India’s retail market is on track to reach US $2 trillion by 2030. At the 20th Retail Leadership Summit (RLS), held on February 16 and 17 at the Jio World Convention Centre in Mumbai, the message was clear. Growth at this scale will depend on how quickly retailers adopt smarter technology. Across the show floor, the emphasis was on building connected, data-led businesses that can respond faster to customers and market changes.
Against this backdrop, Happiest Minds Technologies demonstrated how Gen AI and IoT can digitise physical stores. These tools enable frictionless checkout, real-time shelf monitoring, and customer heatmaps that show how shoppers move through a store. The company also highlighted the use of GenAI for personalised product discovery and context-based recommendations, along with predictive algorithms that can adjust pricing and promotions instantly based on demand signals and competitor activity.
“We provide RFID, POS systems, and even demand forecasting for retail stores. We also help automate manual processes like PO generation using bots and AI, which otherwise require multiple people to manage,” said Ishaan Aggarwal, Lead, Business Development, Happiest Minds.
Avery Dennison, a global leader in materials science and digital identification solutions, demonstrated that RFID technology can fix supply chain inaccuracy and opacity. By embedding item-level RFID tags into garments or labels at the point of manufacture, brands and retailers can enable real-time inventory tracking. Alongside this, base. presented its role as an end-to-end multichannel management platform that helps sellers coordinate and scale their online operations. It acts as a central hub connecting various sales channels to Amazon’s fulfilment network. Through Amazon MultiChannel Fulfilment, retailers can pick, pack, and ship orders from Amazon warehouses even when sales come from other channels such as Shopify, marketplaces, or brand owned websites. This allows brands to work from a single inventory pool across channels, reduce warehousing needs, offer Prime-like delivery speeds, improve inventory turnover, and cut dead stock. The system also supports custom workflows and automates tasks such as invoicing, labelling, tracking, and order updates through a zero-code setup that can be implemented quickly.
As retail operations become more connected, the physical store itself is also being rethought. On the hardware side, Elo, recently acquired by Zebra Technologies for US $1.3 billion, showcased tools designed to support smart store environments. Its range includes touchscreen monitors, POS terminals, self-service kiosks, open-frame displays, and mobile computers, with screen sizes ranging from 5.5 to 65 inches, covering nearly every customer interaction point within a store. Elo Pay manages in-store payments, while EloView enables retailers to remotely deploy, update, and manage Android-based devices from a single platform.
Supporting this hardware layer, TVS Electronics presented its portfolio of POS hardware, billing software, and scanners built for businesses of different sizes and formats. Lipi, which supplies industrial barcode printers, demonstrated its mobile barcode printers and self-checkout kiosks, reinforcing how automation is extending even to smaller store formats.
Beyond store operations, retailers are also under pressure to manage expansion more efficiently. Sangam CRM, which already supports over 10,000 retail outlets, showed how its platform helps manage the full store expansion lifecycle. This includes centralising location scouting, enforcing new store opening checklists, and keeping corporate and field teams aligned through WhatsApp chatbots and Microsoft Teams integration. The platform also runs a unified
helpdesk and maintenance scheduling system, while integrating with Power BI for executive-level analytics and Zabbix for monitoring asset uptime and preventing disruptions.
Customer engagement was another key theme, particularly as retailers look to scale support without increasing headcount. Rootle demonstrated its voice AI platform, which enables natural, human-like conversations in the user’s preferred language.

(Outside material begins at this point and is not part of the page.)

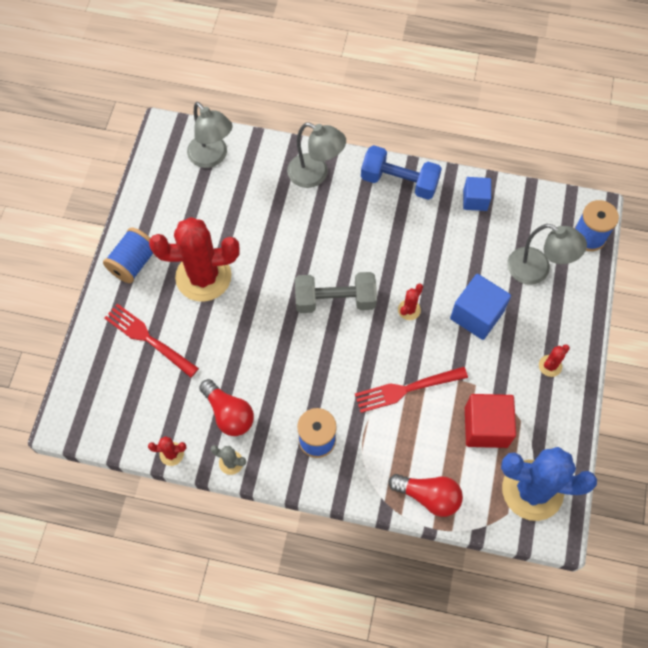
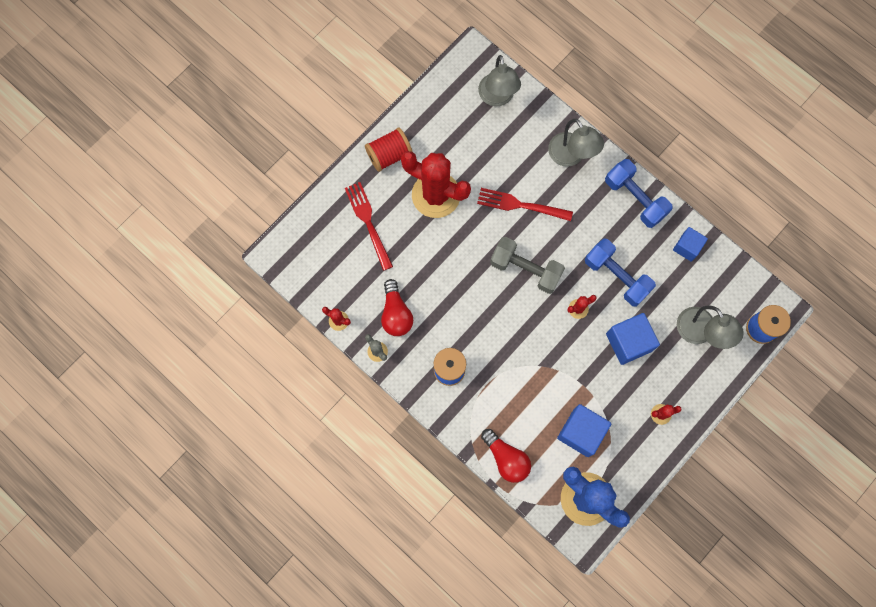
camera: 30 degrees right, 10 degrees up
blue spool [103,227,153,283] -> red spool [365,128,412,172]
red fork [355,367,468,413] -> red fork moved to [477,188,573,221]
red cube [465,394,516,448] -> blue cube [557,404,611,457]
none -> blue dumbbell [585,238,656,307]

| Customer engagement was another key theme, particularly as retailers look to scale support without increasing headcount. Regulatory readiness also featured strongly, especially with India’s new data protection framework coming into force. |
On the digital commerce front, the focus shifted to flexibility and speed. LOGIXAL presented its Composable Commerce Suite, which is built with a focus on Core Web Vitals, best-practice compliance, easy extensibility, and simple maintenance. Using a micro-frontend framework, the platform allows brands to adapt quickly while choosing from five ready templates designed for different business models, including Independent Store, Luxury, Multibrand Store, Department Store, and Marketplace.
Regulatory readiness also featured strongly, especially with India’s new data protection framework coming into force. Under the Digital Personal Data Protection Act, 2023, organisations are required to follow stricter rules on how personal data is collected, stored, and used. ETP made compliance a central part of its message at the summit, highlighting its SOC1 Type 2, SOC2 Type 2, and ISO 27001 certifications, which cover financial integrity, data security, and information security management.
Moreover, as stores become more digital, the physical environment itself remains critical to brand experience. Satin Neo Dimensions, an ISO-certified design-and-build firm, showcased its work across store interiors, signage, and wayfinding systems.